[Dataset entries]
........

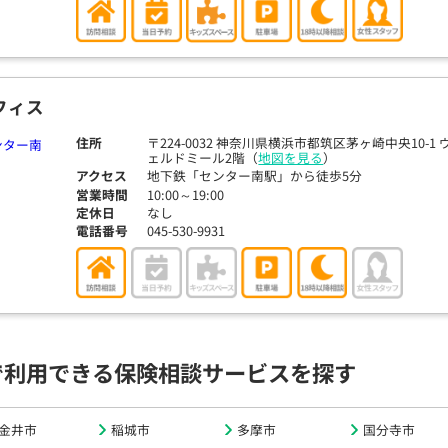
フィス
住所
〒224-0032 神奈川県横浜市都筑区茅ヶ崎中央10-1 
ェルドミール2階（
地図を見る
）
アクセス
地下鉄「センター南駅」から徒歩5分
営業時間
10:00～19:00
定休日
なし
電話番号
045-530-9931
で利用できる保険相談サービスを探す
金井市
稲城市
多摩市
国分寺市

........

Starting with the line that contains "地下鉄「センター南駅」から徒歩5分", return each line through the last one of the data above, exactly as written and nothing more.

地下鉄「センター南駅」から徒歩5分
営業時間
10:00～19:00
定休日
なし
電話番号
045-530-9931
で利用できる保険相談サービスを探す
金井市
稲城市
多摩市
国分寺市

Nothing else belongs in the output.